> [Tâches de l'exercice]
(1) Dans le récit de l'apparition, qu'est-ce qui persuada les trois femmes qu'il ne pouvait s'agir d'une personne réelle ? Répondez en une à trois phrases.
(2) Selon le récit de l'apparition, quelle personne la fille aînée reconnut-elle dans la forme ?
(3) Poursuivez le récit de l'apparition après la réponse de la fille aînée.

[Section du document]

En entrant et en sortant, elle était passée si près de la fille aînée qu’elle la frôlait presque ; malgré cela, personne n’avait entendu le moindre bruit de pas, le moindre froissement de robe, aucun autre bruit quelconque. Cette circonstance, jointe à l’observation que la vieille dame avait disparu subitement avant d’arriver à la porte, et que la porte était restée entrebâillée lorsqu’elle était entrée, persuada les trois femmes qu’il ne pouvait s’agir d’une personne réelle. Hormis cela, elle leur était apparue absolument distincte, palpable, matérielle comme une personne vivante quelconque ; et ce n’est qu’en repensant au fait, qu’elles se rappelèrent qu’au lieu de faire des pas, elle paraissait glisser sur le parquet.

Pendant la scène décrite, aucune des percipientes n’avait parlé ; mais dès que la forme eut disparu, Mme R… s’adressa à sa fille aînée s’écriant : « As-tu vu qui c’était ? » - Et la fille : « C’était grand’mère ! »

[/Section du document]
[Jeu de données]

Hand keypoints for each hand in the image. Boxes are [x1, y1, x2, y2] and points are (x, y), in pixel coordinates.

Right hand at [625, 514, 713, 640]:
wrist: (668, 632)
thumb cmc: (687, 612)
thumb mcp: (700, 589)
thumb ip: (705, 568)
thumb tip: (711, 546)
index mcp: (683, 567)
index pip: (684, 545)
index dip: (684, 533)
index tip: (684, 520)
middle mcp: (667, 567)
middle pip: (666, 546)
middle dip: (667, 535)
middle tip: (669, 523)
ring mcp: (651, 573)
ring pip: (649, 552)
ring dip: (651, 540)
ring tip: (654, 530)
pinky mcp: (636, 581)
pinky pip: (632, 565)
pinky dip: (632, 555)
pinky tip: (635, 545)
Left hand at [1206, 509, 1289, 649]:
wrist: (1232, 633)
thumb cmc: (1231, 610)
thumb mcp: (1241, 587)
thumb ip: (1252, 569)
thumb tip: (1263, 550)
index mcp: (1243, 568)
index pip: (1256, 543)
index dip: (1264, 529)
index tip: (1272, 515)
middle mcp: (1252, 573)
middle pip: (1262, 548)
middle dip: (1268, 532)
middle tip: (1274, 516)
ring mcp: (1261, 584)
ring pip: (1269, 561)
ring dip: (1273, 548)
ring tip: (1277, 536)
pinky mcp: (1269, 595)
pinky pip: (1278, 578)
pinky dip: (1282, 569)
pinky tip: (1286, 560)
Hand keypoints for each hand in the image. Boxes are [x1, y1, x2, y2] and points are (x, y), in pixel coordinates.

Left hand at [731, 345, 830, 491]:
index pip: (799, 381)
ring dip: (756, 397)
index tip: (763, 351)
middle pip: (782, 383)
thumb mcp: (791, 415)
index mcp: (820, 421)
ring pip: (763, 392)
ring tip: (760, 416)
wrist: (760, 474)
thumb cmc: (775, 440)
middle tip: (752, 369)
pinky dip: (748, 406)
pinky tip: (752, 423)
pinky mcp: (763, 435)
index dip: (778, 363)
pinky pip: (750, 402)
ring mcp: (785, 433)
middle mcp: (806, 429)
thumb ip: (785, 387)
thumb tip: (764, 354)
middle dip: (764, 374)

[/Jeu de données]
[Jeu de données]

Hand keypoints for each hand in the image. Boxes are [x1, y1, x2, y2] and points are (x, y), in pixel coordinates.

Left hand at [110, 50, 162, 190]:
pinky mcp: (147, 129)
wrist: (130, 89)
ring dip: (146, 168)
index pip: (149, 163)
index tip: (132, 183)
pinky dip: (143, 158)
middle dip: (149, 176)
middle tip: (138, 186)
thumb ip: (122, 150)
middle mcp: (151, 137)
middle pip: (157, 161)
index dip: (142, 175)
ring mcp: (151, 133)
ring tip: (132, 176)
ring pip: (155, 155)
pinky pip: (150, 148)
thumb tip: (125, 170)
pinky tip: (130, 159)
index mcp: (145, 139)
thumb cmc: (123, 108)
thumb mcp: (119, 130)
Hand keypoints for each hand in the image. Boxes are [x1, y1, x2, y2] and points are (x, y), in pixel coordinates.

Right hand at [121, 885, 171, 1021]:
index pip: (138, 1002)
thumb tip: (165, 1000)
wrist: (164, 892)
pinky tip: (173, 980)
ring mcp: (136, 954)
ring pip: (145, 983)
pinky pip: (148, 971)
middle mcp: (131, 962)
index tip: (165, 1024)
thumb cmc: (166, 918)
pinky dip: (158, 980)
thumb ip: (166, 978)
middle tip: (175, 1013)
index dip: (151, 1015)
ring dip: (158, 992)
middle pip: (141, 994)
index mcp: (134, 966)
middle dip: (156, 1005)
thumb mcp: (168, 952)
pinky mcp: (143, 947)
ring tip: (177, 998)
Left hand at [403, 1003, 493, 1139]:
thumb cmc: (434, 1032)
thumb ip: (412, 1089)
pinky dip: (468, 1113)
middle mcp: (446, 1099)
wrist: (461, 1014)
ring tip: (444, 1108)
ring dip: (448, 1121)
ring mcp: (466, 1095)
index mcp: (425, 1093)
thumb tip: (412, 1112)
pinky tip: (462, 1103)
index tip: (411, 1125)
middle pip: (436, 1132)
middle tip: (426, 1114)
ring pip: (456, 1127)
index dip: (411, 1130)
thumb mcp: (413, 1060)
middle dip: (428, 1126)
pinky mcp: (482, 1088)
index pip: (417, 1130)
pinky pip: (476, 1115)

[/Jeu de données]

> [Réponses par tâche]
(1) Elle était passée si près de la fille aînée qu'elle la frôlait presque, et pourtant personne n'avait entendu de bruit de pas, de froissement de robe ni aucun autre bruit. S'y ajoutait le constat qu'elle avait disparu subitement avant d'arriver à la porte, et que la porte était restée entrebâillée lorsqu'elle était entrée.

(2) Sa grand-mère.

(3)
La mère se leva et, sans prononcer une syllabe elle quitta la salle. Immédiatement on commença des recherches dans toute la maison, depuis la cave jusqu’au grenier, mais inutilement… En confrontant leurs impressions, les trois femmes conclurent qu’elles avaient bien vu la même forme fantomatique.

J’ai obtenu le récit du fait dans tous ses détails, d’abord par la fille aînée, Mme Y… ensuite par la mère, qui me les reconfirma point par point. La forme avait semblé à toutes deux une personne réelle… Ajoutons que l’on n’avait absolument pas parlé de la vieille dame défunte dont la forme était apparue d’une manière si inattendue, et pas même pensé à elle.

Mme R… et sa fille aînée avaient sans hésitation reconnu dans le fantôme, l’une sa belle-mère, l’autre sa grand’mère, morte dix ans auparavant. Non seulement le visage et les formes, mais les plus petits détails du costume étaient la reproduction exacte de la défunte vieille dame en toilette de promenade. Elle avait appartenu à une famille de Quakers et en avait conservé en partie les usages et les particularités d’habillement.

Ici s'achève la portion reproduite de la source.